*TAREAS POR HACER*:
1. Indica si cada afirmación coincide con el fragmento sobre el amor y la persona, respondiendo sí o no y citando literalmente las palabras que lo deciden: (a) El amor es ciego. (b) La cita de Robert Spaemann procede de la obra «Lo natural y lo racional». (c) Somos capaces de recordar a los individuos con que nos topamos por la ciudad.
2. Reescribe en forma de lista breve el párrafo del fragmento sobre el amor y la persona que empieza por «Únicamente el amor torna realmente reales», conservando sus ideas principales.
3. Escribe lo que podría seguir al final del fragmento sobre el amor y la persona, después de su última frase.

Al niño tonto también le hemos de ver a la luz de las palabras que T. Melendo dice del ser humano en cuanto tal: «¡Dios lo ha considerado y lo ha hecho digno de su amor infinito! y, más aún, en su correlativa capacidad de amar. La mejor manera de adentrarse hasta el núcleo caracterizador de la persona humana, hasta su misma raíz metafísica, consiste en advertir que el Absoluto la ha conceptuado digna de su amor, destinándola, al crearla, a ser un interlocutor del Amor divino por toda la eternidad. Ahí se condensa el fondo más radical y la explicación postrera y definitiva de lo que configura a la persona humana» [1].
El amor, lejos de ser ciego, resulta clarividente: hace nacer, vigorosos, los verdaderos contornos del amado. Sólo para el amor –dice Robert Spaemann– «llega a ser la realidad real en su pleno sentido, la realidad del otro como la nuestra propia» [Robert Spaemann, Lo natural y lo racional, Rialp, Madrid 1989, pp. 154‑155].
«Únicamente el amor torna realmente reales a los seres queridos. Quien no es amado, no es. ¿Pruebas? Escojo una entre miles. En nuestro deambular cotidiano por el corazón de las ciudades nos topamos de continuo con muchedumbres de individuos que, para nosotros, en realidad no existen. Sujetos que no nos dicen nada, a los que ni siquiera advertimos, que somos incapaces de recordar. Porque, por los motivos que fuere, no los queremos. ¡Cómo cambia el panorama al llegar al trabajo, reunirnos con el grupo de amigos o, sobre todo, al volver a casa! Allí sí que nos sentimos rodeados de seres realmente reales: personas y problemas que, muy lejos de dejarnos indiferentes, nos importan, nos incumben, modifican nuestra conducta: son. Si no los amáramos, decaerían de inmediato de su condición real‑personal; dejarían, para nosotros, de ser; se incorporarían al anonimato de cuantos no merecen atención y cuidado, porque desde nuestra perspectiva en realidad no existen» [1].

*Contenido transcrito de las páginas*:

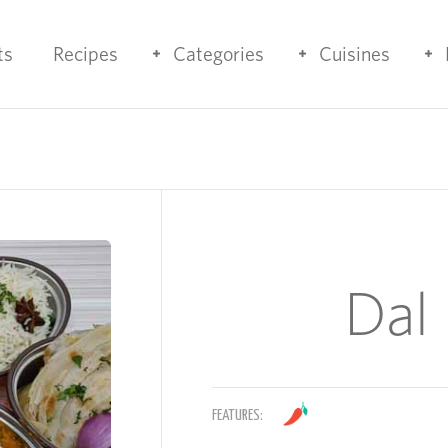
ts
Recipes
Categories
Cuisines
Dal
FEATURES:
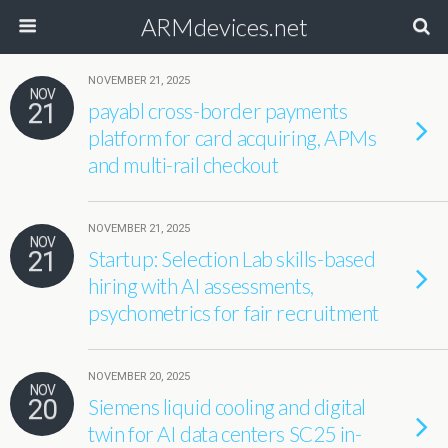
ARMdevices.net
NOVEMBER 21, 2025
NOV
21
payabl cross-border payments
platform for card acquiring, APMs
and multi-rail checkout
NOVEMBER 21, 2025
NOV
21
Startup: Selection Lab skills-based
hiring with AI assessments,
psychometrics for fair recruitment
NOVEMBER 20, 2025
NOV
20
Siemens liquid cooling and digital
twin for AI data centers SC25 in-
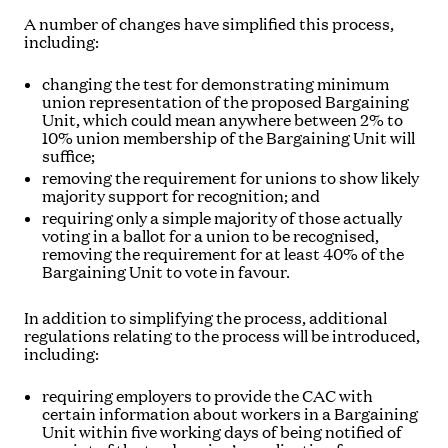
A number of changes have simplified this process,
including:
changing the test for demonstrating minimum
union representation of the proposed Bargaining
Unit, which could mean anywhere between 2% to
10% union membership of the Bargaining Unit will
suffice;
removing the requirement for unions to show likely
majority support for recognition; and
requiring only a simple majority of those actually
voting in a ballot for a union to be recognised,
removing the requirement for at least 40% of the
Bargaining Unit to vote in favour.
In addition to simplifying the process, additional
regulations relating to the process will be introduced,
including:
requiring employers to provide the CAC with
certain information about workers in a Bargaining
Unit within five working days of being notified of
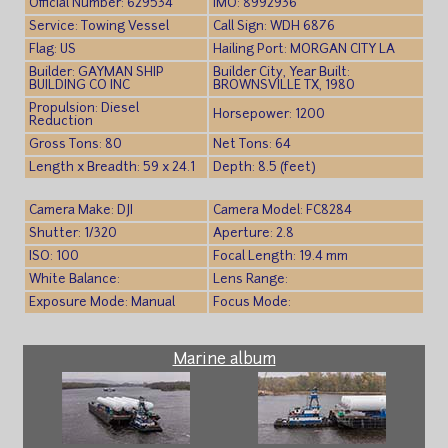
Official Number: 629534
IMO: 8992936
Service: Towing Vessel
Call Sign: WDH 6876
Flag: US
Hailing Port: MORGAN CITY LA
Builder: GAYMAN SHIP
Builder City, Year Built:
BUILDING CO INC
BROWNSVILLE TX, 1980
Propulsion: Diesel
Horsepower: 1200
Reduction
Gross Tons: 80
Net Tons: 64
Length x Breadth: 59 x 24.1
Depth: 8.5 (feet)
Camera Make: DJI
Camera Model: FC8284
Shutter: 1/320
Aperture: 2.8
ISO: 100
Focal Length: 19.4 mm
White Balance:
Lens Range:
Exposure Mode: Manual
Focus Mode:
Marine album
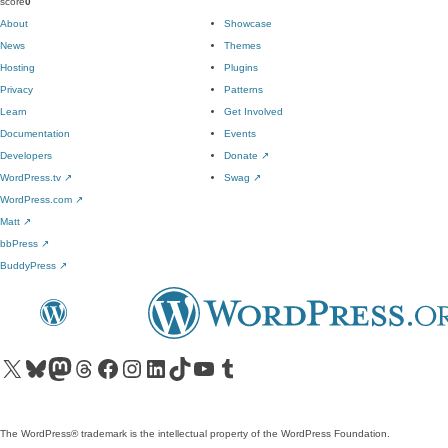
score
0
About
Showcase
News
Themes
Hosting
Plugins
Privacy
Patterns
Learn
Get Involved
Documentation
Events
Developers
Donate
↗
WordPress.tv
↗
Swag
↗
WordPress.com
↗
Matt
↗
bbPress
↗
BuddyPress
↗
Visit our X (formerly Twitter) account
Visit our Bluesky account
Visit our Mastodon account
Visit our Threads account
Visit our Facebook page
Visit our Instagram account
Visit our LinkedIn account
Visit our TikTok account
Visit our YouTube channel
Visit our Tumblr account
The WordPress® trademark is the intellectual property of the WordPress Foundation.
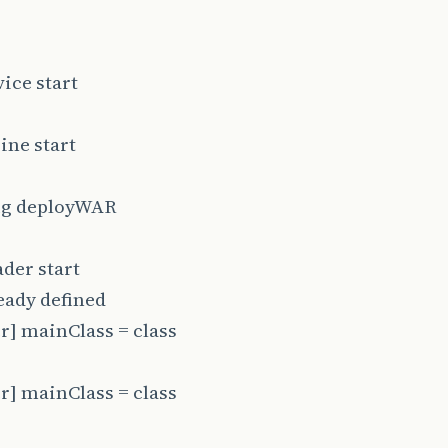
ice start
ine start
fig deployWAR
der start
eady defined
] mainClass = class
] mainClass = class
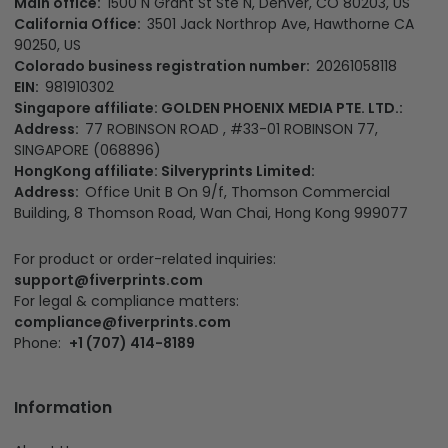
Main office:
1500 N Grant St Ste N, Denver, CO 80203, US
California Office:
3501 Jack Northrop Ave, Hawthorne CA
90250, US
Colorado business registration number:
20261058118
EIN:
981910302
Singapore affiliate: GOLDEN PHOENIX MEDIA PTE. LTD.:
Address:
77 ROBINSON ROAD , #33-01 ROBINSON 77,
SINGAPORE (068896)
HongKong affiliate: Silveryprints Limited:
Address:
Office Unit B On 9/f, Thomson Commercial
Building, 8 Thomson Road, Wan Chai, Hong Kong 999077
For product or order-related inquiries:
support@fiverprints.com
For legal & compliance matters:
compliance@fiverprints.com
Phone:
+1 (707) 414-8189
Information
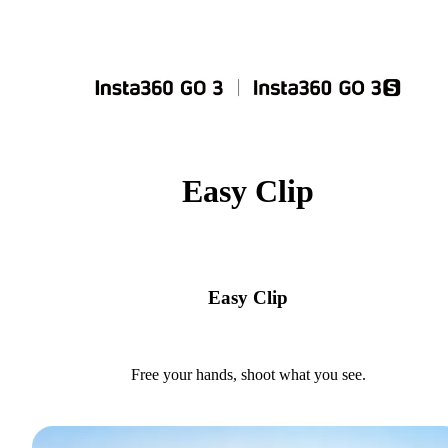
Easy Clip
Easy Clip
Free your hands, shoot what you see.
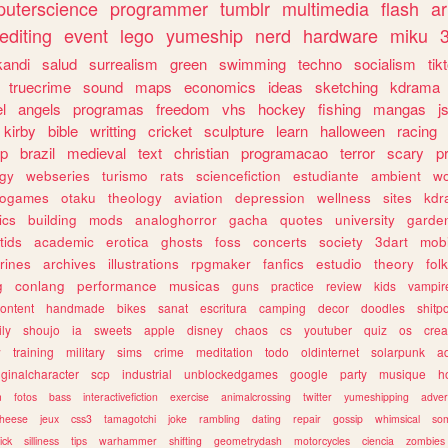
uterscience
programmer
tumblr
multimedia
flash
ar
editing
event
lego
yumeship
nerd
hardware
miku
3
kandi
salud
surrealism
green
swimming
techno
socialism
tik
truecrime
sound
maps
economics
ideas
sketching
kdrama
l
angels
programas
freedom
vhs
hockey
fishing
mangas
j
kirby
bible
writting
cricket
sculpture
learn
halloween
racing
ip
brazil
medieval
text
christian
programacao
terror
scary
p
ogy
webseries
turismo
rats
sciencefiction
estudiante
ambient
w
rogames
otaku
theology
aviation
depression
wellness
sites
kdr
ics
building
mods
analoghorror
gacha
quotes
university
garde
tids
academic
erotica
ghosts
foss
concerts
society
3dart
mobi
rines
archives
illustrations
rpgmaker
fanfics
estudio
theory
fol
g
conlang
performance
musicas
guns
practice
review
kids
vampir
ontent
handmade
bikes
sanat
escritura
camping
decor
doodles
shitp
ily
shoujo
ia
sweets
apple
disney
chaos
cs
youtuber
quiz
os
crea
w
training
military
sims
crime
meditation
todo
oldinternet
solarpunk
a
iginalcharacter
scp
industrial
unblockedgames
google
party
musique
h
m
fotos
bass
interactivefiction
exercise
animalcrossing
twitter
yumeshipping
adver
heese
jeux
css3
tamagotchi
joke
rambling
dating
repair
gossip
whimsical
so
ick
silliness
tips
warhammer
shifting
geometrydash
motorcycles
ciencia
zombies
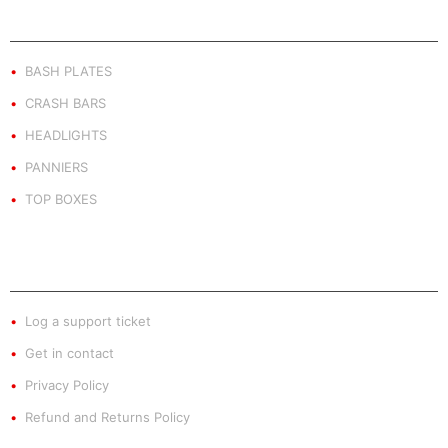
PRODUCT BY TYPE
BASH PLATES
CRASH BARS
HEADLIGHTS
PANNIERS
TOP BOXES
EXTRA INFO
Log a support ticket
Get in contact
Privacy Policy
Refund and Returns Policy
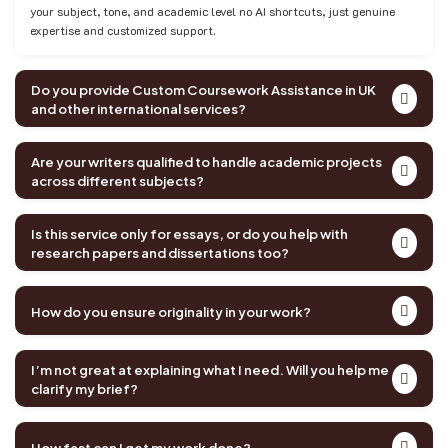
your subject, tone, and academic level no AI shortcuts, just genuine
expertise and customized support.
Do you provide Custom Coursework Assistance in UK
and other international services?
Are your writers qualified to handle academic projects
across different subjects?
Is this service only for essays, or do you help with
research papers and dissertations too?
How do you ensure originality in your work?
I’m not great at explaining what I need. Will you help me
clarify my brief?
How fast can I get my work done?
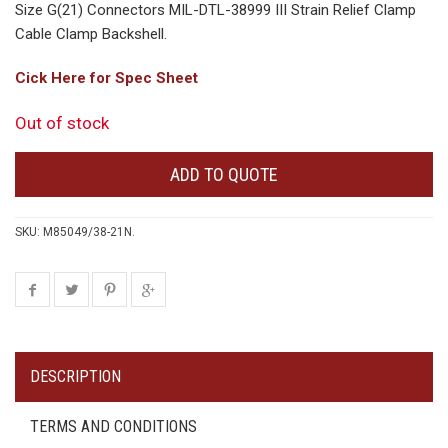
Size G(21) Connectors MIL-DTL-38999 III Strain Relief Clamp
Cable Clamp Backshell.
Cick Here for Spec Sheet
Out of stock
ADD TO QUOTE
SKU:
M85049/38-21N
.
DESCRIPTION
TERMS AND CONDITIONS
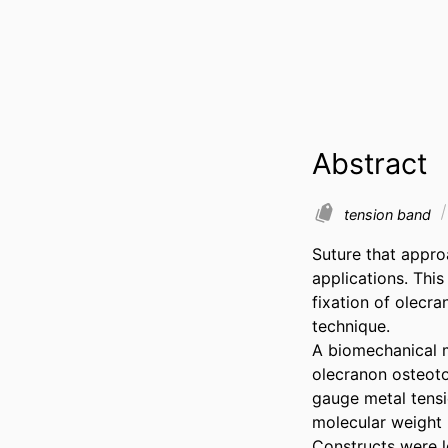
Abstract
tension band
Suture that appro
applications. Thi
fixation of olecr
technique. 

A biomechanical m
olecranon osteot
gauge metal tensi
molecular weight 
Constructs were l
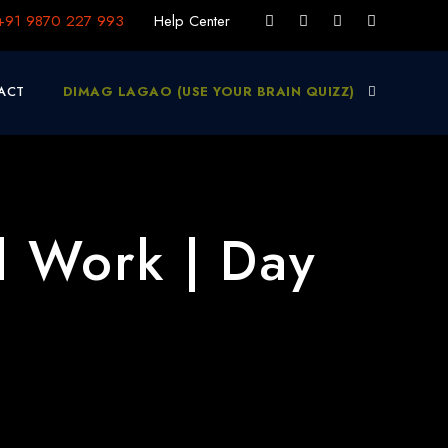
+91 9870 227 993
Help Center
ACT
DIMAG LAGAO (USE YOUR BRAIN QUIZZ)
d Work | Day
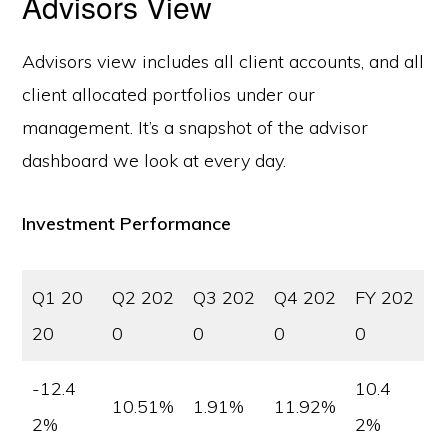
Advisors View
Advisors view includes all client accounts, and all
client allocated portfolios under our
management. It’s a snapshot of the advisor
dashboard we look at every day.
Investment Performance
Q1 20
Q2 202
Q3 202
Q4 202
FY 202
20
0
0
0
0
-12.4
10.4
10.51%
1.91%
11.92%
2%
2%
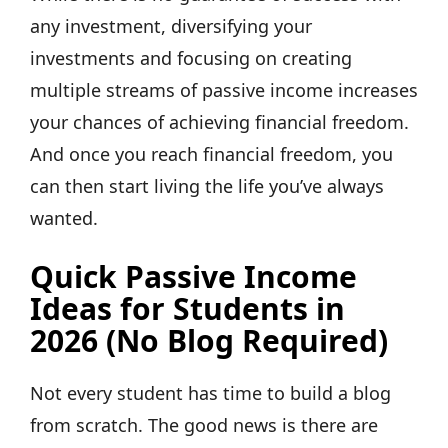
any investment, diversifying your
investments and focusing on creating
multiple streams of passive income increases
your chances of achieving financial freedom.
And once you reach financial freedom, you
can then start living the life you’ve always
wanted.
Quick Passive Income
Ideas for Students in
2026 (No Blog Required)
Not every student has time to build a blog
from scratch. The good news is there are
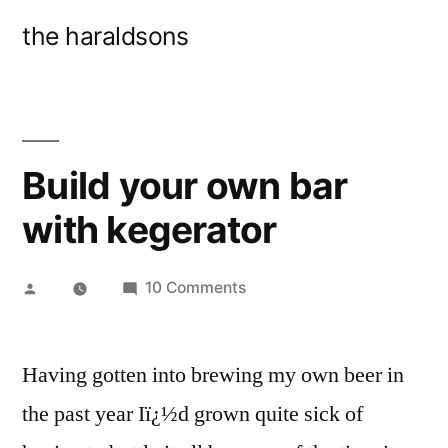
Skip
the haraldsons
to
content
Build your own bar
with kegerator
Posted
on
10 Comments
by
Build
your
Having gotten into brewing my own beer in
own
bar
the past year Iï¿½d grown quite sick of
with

*TUS RESPUESTAS ESCRITAS*:
1.
(a) No: «El amor, lejos de ser ciego, resulta clarividente».
(b) Sí: «Robert Spaemann, Lo natural y lo racional, Rialp, Madrid 1989».
(c) No: «a los que ni siquiera advertimos, que somos incapaces de recordar».

2.
- Solo el amor hace realmente reales a los seres queridos; quien no es amado, no es.
- Por la ciudad nos cruzamos con muchedumbres de individuos que, para nosotros, no existen: no los advertimos ni los recordamos, porque no los queremos.
- En el trabajo, con los amigos y sobre todo en casa, en cambio, nos rodean seres realmente reales, que nos importan y modifican nuestra conducta.
- Si no los amáramos, dejarían para nosotros de ser y pasarían al anonimato.

3.
«Una primera consecuencia: existe un nexo estructural indisoluble entre las tres realidades que dan título a nuestra intervención: familia, amor, persona. Ninguna de las tres se sostiene, y ni siquiera llega a cobrar vida, sin el apoyo entrañable de las otras dos. No hay familia sin personas; no hay personas sin familia; no hay familias ni personas sin amor». Juan Pablo II lo afirmaba tajante en esa Carta Magna de la realidad familiar que constituye la Familiaris Consortio: «La familia, fundada y vivificada por el amor, es una comunidad de personas; del hombre y de la mujer esposos, de los padres y de los hijos, de los parientes. Su primer cometido es el de vivir fielmente la realidad de la comunión con el empeño constante de desarrollar una auténtica comunidad de personas. El principio interior, la fuerza permanente y la meta última de tal cometido es el amor, así como sin el amor la familia no es una comunidad de personas, así también sin el amor la familia no puede vivir, crecer y perfeccionarse como comunidad de personas» [Familiaris consortio, 22‑XI‑1981, núm. 18] [1].
En una familia, lo que desde fuera resulta repulsivo o al menos digno de compasión, desde dentro, en lo hondo, es otra cosa, es eminencia, excelencia, sobreabundancia de ser, hontanar de amor. Es persona. El niño tonto de la calle de San José, el niño tonto de Juan Ramón, el niño tonto alegre, triste de ver por la plebe, es “un todo”, es todo para su madre; no sólo “hace familia”, es imán unitivo, cemento, luz, consuelo, tesoro. He conocido a más de uno. Si alguien no ha tenido esa suerte, que haga todo lo posible por conseguirlo. No se arrepentirá.
[1] Tomás Melendo, Familia, ¡Sé lo que eres! , Ed. Rialp, Madrid, 2003, cap. I.